John Ellis of Rochdale, Lancashire. (1874-1932)
Period on Home Office List: 1901-1923)
John Ellis was a notably mild mannered man who ultimately committee suicide, possibly through the stresses incurred by his job as the hangman through the effects of the slump on his business as a barber. He had a particular dislike of hanging women for reasons that will become apparent.
He assisted at 42 executions, his first being at Newcastle on the 17th Deceber1901, assisting William Billington at the hanging of John Miller. Ellis executed 134 people as principal in England and Wales plus 11 in Scotland and another 3 in Ireland between 1906 and 1923, including several notable criminals.

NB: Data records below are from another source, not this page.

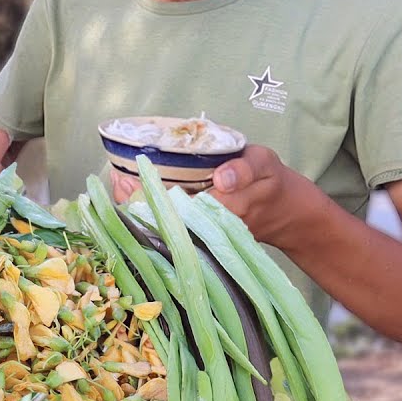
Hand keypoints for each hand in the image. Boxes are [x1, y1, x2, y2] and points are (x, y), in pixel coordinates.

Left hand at [112, 145, 317, 246]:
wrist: (285, 212)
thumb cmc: (270, 181)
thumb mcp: (266, 165)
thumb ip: (246, 169)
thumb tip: (223, 179)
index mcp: (223, 209)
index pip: (180, 207)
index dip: (151, 196)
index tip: (127, 182)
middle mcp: (208, 228)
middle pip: (165, 219)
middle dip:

Dr. Hawley Harvey Crippen is perhaps the most famous criminal to come Ellis’s way. He was hanged on the 23rd November 1910 at Pentonville prison for the murder of his wife, Cora Crippen. Crippen was the first person to be caught by the use of the new wireless telegraph system allowing him to be arrested aboard the S.S. Montrose on which he sailed to Quebec in Canada with his lover, Ethel Le Neve. At the time, it was seen as the ‘Crime of the Century’ and has held a fascination for many ever since.
George Smith was the famous ‘brides in the bath’ murderer whom Ellis hanged on the 13th August 1915 at Maidstone prison. Smith had married and then drowned Alice Burnham, Beatrice Constance, Annie Mundy and Margaret Elizabeth Lofty for financial gain, via their life insurance policies and wills.
Sir Roger Casement was unusual in that he had been convicted of treason, having tried to get the Germans to send arms and equipment to Ireland to start the Easter Uprising in 1916. He was hanged at Pentonville Prison on the 3rd August 1916.
Herbert Rowse Armstrong was hanged on the 31st May 1922 at Gloucester prison for the murder, by arsenic poisoning of his wife. There is some doubt now over Armstrong’s guilt and new evidence has been unearthed by another present day solicitor, who acquired Armstrong’s practice in ‘Hay on Wye’ and works in his old office and even bought his house.
On the 9th day January 1923, Ellis had the worst job of his career when, assisted by Robert Baxter, he hanged Edith Jessie Thompson at Holloway for her part in the murder of her husband, Percy, who was stabbed to death by Frederick Bywaters. She had to be carried to the gallows and it was reported that her underwear was covered in blood after the hanging… After this all women were made to wear canvas underpants.
Ellis and Baxter also hanged Susan Newell at Duke Street prison in Glasgow on the 10th October 1923. Thirty year old Newell had strangled newspaper boy, John Johnson, who would not give her an evening newspaper without the money. She was the first woman to hang in Scotland for over 50 years and when on the gallows refused the traditional white hood. John Ellis carried out his final execution on the 28th December 1923, when he hanged John Eastwood at Armley prison, Leeds, for the murder of his wife. In March of 1924, he tendered his resignation due to poor health, having by then executed a total of 203 people. Before his suicide on the 20th September 1932, Ellis wrote his memoirs in a book called ‘Diary of a Hangman’ which has recently been reprinted.